Located just steps from Grafton Street and at the pedestrianised end of Duke Street, these tables are some of the most sought-after lunchtime spots. It is incredibly busy but the area around them is pretty tidy. Similar to Capel Street, the golden surface has suffered and looks grubby, with white gummy smears, but there isn’t much evidence of litter. Stepping out on to Grafton Street, it’s a broadly similar picture – grimy, sticky paving, but no evidence of rubbish on the ground and the bins have been recently emptied.
This is not to portray the southside of the city as some sort idyll. The streets to the other side of Grafton Street, particularly at weekend nights, but pretty much at all times during the good weather, become raucous and inevitably decorated with the pungent after-effects of drink. These areas were in a particularly sorry state during the pandemic, but on several visits this week they were in decent condition, though there remained a certain sharpness to the air, even during the daytime, that was more than “faintly scented”. To some, the aroma of drains and their contents, and the sticky ground underfoot is redolent of summer and the short time that Dublin seems somewhat European.
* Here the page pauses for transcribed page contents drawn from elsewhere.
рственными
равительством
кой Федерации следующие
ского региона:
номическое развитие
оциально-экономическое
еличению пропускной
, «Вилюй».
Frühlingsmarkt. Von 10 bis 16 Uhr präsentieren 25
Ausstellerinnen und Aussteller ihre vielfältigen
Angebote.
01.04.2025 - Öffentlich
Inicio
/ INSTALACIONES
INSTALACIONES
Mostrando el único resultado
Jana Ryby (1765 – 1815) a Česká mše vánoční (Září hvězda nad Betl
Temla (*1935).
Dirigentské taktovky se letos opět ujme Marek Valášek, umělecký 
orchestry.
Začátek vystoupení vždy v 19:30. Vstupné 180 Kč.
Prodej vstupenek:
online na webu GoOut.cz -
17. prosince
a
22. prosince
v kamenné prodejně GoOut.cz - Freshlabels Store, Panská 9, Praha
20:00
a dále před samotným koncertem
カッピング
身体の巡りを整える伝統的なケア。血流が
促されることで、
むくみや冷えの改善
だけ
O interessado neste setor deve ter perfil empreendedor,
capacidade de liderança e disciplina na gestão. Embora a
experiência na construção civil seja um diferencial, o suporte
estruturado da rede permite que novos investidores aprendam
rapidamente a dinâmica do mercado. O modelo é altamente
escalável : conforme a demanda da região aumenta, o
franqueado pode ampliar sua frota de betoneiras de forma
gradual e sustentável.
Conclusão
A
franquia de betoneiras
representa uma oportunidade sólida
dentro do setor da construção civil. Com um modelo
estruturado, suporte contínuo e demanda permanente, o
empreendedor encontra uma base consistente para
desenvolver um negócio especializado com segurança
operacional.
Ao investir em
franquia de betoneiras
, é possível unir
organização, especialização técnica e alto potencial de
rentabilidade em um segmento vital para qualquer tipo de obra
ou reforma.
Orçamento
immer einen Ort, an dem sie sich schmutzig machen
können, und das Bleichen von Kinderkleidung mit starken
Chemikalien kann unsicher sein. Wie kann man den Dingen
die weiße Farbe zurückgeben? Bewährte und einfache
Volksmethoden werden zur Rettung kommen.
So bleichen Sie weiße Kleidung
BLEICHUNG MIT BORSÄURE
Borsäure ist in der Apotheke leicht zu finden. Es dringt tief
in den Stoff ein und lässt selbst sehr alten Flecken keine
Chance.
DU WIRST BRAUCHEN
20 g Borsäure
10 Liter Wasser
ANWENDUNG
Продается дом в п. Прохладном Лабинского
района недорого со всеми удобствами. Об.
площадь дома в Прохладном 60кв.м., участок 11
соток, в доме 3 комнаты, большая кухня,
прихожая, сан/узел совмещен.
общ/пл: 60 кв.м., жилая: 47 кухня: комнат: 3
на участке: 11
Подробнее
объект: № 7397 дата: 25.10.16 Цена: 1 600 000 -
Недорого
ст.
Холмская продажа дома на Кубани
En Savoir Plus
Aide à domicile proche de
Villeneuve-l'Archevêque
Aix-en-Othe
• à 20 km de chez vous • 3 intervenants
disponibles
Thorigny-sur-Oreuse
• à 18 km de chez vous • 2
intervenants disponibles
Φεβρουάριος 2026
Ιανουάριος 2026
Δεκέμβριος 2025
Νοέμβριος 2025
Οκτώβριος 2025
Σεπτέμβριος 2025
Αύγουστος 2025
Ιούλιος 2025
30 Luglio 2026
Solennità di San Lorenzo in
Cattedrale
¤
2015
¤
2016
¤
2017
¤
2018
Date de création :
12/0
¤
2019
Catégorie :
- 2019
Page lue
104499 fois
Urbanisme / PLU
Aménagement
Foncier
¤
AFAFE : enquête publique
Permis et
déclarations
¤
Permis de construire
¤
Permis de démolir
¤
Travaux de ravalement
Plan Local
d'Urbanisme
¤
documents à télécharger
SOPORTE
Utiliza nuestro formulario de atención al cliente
Bloom, who refers to the “drouth” the city has been experiencing and is a fan of the visceral and pungent, would probably not be offended by the state of his town today. This could be put forward as a selling point to any tourist who might turn up their nose at a “tang” in the air.
The citizen (with a small c) of the modern city, may also forgive what the city council describes as “challenging” summer conditions. However, he or she will also expect that a budget of almost €56 million for waste management should sustain the council’s current summer efforts, and have the city shining year-round.